Потом родители обменялись детьми: Вильгельм был взят на воспитание в Буду, а Ядвигу увезли в Вену. Следует заметить, что австрийская столица, подобно большинству средневековых городов, слыла «гнездом безнравственности». Разнузданность венских женщин омрачала славу даже тамошней Академии. Зачастую они (о, ужас!) выходили замуж без согласия отца и предавались греху прелюбодеяния даже в монастырях. Поэтому можно предположить, что то заведение, где Ядвига получила начальное образование, тоже не отличалось особой строгостью.
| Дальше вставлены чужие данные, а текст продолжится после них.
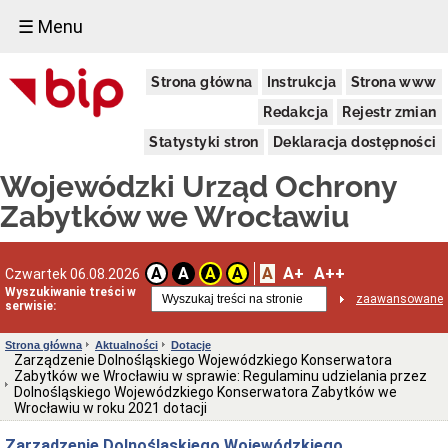
☰ Menu
Dostępność
Strona główna
Instrukcja
Strona www
Deklaracja
dostępności
Redakcja
Rejestr zmian
WUOZ
Statystyki stron
Deklaracja dostępności
Informacja
o
Wojewódzki Urząd Ochrony
realizowanym
projekcie
Zabytków we Wrocławiu
dofinansowanym
z
Funduszy
Europejskich
A
A+
A++
A
A
A
A
Czwartek 06.08.2026
Delegatury
Wyszukiwanie treści w
zaawansowane
serwisie:
Dane
adresowe
Strona główna
Aktualności
Dotacje
Podstawy
Zarządzenie Dolnośląskiego Wojewódzkiego Konserwatora
prawne
Zabytków we Wrocławiu w sprawie: Regulaminu udzielania przez
działalności
Dolnośląskiego Wojewódzkiego Konserwatora Zabytków we
Wrocławiu w roku 2021 dotacji
Osoby
i
Zarządzenie Dolnośląskiego Wojewódzkiego
kompetencje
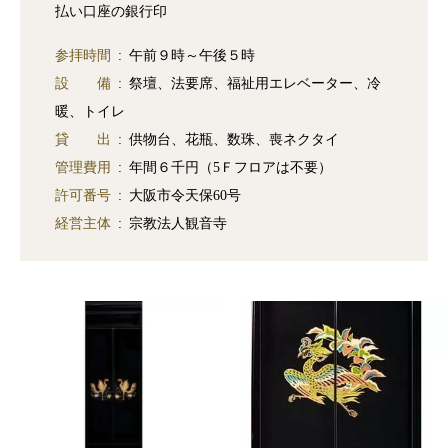
払い口座の銀行印
参拝時間
午前９時～午後５時
設 備
祭壇、法要席、福祉用エレベーター、冷
暖、トイレ
貸 出
供物台、花瓶、数珠、喪ネクタイ
管理費用
年間６千円（5Ｆフロアは不要）
許可番号
大阪市令天保60号
経営主体
宗教法人観音寺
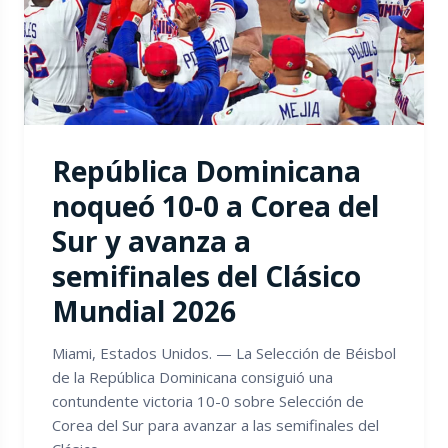
República Dominicana
noqueó 10-0 a Corea del
Sur y avanza a
semifinales del Clásico
Mundial 2026
Miami, Estados Unidos. — La Selección de Béisbol
de la República Dominicana consiguió una
contundente victoria 10-0 sobre Selección de
Corea del Sur para avanzar a las semifinales del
Тем не менее, несмотря на всю их суетность и весёлость, эти времена отличались пылкой набожностью, которая была присуща и младшей дочери Людовика I.
– Мало кто умел так горячо любить, как она, мало кто уже в детском возрасте был так богобоязнен, как она, – утверждает польский историк Карл Шайноха в своём труде «Ядвига и Ягайло».
Вильгельм часто приезжал в Вену и навещал Ядвигу. Каждое его посещение радовало девочку, потому что он привозил ей вести от родных. Встречались они и при венском дворе, где, согласно обычаю, жило много певцов. Один из них, придворный поэт Сухенвирт, наверняка исполнял для них свою песню о походе Альбрехта Австрийского, дяди Вильгельма, в языческую Литву. При этом Ядвига невольно вспоминала рассказы своей бабки Елизаветы и отца о жестоком набеге литовцев на польские земли. Тогда, вероятно, в её душе и зародился невольный ужас перед язычниками.
Спустя два года, 12 февраля 1380 года, Людовик I во время встречи с отцом Вильгельма в Золиме подтвердил все достигнутые ранее договорённости. За их исполнение также ручались горожане восьми главнейших венгерских городов. В составленном тогда документе король и его супруга обещали позаботиться о том, «чтобы Ядвига не дозволила никому отвести себя и отклонить, каким бы то ни было способом, от супружества с Вильгельмом», в том числе, папе и императору.
Опасения Габсбургов были не напрасны: спустя уже год после свадьбы своей дочери Елизавета Боснийская подарила папе драгоценную тиару со всем облачением стоимостью 20 000 золотых.
– Литовский варвар был для неё более милым зятем, чем приглаженный немец, – считал всё тот же Карл Шайноха. – Во всей её дальнейшей деятельности видим её всегдашнею неприятельницей германского племени. Таковою почитала её вся Европа.